Prompt » Show every line from the data below that includes "anchor".

┌──

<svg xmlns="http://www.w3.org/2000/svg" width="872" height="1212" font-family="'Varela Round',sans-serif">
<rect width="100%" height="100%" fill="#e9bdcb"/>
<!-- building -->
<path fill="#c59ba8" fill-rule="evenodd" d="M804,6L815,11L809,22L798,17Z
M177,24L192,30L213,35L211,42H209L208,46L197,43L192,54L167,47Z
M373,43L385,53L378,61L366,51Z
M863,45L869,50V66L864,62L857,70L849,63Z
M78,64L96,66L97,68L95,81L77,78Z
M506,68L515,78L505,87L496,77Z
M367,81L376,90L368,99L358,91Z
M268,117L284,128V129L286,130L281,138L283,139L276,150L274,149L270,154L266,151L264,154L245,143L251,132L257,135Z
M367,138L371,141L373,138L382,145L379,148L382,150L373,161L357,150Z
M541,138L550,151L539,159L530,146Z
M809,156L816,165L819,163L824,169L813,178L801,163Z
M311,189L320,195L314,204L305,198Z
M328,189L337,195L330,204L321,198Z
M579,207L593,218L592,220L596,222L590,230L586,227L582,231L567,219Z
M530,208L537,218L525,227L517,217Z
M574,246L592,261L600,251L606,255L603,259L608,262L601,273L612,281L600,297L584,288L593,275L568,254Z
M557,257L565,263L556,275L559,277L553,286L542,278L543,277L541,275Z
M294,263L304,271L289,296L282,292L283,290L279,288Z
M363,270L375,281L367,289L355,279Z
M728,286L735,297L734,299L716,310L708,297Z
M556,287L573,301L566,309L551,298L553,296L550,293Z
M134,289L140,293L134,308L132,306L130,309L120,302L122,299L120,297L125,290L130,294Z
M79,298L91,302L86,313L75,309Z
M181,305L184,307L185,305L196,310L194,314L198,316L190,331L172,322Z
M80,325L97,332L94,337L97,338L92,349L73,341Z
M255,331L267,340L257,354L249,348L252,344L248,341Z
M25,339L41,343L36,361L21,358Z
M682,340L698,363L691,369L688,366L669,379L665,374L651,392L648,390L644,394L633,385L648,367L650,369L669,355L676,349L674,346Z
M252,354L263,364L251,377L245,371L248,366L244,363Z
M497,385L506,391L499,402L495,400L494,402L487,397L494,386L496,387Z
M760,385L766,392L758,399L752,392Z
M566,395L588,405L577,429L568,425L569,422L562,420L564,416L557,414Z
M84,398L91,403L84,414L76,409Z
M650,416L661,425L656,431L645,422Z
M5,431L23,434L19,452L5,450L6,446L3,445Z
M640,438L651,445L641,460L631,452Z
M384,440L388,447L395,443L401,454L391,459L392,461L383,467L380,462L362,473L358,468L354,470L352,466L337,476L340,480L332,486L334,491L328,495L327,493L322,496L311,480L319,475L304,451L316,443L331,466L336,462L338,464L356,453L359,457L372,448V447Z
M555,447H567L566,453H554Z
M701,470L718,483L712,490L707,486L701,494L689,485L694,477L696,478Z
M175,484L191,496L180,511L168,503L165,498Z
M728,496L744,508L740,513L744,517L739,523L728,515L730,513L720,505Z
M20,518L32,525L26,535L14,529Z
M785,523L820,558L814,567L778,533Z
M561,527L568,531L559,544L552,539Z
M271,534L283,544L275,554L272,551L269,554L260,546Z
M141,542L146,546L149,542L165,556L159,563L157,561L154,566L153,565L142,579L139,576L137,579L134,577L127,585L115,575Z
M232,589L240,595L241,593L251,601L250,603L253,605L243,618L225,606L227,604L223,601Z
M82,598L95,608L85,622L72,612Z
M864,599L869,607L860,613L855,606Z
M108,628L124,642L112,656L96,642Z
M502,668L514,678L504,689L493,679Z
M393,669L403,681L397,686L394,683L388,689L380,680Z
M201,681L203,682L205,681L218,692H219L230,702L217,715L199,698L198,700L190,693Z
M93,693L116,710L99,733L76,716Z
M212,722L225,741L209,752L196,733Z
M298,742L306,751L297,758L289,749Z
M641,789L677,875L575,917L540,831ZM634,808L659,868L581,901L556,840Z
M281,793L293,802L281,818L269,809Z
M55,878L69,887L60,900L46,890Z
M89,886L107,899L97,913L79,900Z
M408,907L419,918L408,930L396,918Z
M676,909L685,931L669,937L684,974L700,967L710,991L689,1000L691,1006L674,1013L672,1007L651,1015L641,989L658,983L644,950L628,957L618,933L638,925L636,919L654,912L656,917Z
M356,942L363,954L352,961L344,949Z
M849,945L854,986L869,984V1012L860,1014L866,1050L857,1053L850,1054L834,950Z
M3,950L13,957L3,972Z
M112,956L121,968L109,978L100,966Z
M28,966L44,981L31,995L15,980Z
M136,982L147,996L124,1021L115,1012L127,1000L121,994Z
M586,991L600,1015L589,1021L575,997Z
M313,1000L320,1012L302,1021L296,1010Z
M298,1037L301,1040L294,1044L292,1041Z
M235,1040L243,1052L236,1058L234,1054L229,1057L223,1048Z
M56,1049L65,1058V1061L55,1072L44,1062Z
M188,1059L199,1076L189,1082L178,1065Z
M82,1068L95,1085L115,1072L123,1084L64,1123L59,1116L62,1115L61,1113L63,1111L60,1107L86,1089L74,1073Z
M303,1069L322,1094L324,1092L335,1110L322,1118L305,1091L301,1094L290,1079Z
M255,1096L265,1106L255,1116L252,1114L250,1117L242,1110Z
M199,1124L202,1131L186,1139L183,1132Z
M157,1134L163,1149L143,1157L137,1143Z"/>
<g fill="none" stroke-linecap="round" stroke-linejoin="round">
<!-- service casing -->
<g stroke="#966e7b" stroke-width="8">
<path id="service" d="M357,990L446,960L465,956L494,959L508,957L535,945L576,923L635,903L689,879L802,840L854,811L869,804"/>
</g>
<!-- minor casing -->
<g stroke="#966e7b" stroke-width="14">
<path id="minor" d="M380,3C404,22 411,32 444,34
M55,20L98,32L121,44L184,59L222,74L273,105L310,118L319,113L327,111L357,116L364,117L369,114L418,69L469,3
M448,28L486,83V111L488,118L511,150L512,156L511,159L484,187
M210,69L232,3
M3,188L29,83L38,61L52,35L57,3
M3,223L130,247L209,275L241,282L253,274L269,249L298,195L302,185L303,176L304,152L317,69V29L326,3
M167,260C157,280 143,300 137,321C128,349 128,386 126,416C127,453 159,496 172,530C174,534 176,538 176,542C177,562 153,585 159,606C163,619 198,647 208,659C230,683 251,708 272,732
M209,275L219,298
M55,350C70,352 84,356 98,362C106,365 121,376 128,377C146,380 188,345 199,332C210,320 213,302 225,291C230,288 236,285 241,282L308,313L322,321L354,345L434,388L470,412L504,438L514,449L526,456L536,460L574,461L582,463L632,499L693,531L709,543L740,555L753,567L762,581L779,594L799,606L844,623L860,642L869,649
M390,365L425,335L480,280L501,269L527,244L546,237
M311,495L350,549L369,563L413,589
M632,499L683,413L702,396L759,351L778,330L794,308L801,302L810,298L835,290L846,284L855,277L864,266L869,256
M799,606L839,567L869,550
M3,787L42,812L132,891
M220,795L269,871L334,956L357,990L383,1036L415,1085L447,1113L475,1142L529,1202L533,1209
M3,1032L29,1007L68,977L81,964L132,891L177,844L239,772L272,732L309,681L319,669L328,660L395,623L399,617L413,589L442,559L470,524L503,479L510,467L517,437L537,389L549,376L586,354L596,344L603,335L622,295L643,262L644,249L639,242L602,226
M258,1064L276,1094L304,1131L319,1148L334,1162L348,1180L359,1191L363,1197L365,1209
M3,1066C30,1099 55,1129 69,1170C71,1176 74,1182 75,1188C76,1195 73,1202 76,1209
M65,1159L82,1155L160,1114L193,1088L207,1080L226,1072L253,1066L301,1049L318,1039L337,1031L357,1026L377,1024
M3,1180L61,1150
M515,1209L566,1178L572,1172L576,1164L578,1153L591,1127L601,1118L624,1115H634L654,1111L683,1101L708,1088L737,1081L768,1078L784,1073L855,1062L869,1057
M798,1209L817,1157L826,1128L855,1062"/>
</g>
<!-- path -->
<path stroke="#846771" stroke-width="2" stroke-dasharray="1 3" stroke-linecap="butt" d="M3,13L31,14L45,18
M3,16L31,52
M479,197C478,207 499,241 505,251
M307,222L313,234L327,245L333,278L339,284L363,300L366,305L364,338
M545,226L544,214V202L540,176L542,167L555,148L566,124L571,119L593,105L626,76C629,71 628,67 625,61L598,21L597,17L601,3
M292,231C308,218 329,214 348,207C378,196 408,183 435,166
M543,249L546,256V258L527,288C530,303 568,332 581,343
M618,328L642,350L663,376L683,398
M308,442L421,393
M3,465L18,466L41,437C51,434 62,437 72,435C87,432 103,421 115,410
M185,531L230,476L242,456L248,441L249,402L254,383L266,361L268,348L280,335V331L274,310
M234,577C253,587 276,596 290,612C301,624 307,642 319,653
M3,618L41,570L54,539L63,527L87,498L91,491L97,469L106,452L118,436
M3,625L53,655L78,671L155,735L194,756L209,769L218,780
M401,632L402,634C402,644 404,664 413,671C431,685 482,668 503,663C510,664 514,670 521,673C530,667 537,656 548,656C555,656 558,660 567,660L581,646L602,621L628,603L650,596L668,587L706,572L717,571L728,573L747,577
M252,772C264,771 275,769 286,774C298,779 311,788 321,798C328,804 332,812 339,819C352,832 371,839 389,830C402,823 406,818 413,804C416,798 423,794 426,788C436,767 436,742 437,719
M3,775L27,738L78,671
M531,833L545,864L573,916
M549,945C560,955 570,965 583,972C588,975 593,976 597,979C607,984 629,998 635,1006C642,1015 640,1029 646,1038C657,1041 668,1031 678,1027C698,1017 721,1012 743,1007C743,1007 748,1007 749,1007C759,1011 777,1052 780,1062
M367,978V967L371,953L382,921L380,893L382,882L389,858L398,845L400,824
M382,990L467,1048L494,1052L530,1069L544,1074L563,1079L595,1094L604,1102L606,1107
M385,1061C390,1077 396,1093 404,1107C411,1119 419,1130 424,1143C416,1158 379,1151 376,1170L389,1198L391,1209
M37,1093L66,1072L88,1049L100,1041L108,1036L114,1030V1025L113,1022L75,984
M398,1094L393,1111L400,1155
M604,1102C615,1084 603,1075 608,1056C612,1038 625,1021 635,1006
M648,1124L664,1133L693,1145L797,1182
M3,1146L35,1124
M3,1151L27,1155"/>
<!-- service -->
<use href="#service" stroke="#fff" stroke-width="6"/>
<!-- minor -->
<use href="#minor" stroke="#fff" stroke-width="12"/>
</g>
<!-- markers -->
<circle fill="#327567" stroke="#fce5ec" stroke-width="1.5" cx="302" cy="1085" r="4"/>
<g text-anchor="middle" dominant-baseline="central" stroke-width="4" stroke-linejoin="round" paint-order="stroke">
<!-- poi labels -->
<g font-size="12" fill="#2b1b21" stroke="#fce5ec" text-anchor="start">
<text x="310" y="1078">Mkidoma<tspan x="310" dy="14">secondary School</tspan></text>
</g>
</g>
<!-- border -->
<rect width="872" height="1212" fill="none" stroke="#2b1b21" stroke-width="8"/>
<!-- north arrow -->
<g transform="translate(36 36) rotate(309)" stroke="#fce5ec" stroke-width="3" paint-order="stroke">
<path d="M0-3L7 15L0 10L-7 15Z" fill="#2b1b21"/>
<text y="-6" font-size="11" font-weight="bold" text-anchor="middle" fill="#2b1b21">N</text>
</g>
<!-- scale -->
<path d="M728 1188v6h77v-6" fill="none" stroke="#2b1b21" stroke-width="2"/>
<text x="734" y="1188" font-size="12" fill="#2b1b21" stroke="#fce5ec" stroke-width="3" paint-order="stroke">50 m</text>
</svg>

└──

Answer to this task »
<g text-anchor="middle" dominant-baseline="central" stroke-width="4" stroke-linejoin="round" paint-order="stroke">
<g font-size="12" fill="#2b1b21" stroke="#fce5ec" text-anchor="start">
<text y="-6" font-size="11" font-weight="bold" text-anchor="middle" fill="#2b1b21">N</text>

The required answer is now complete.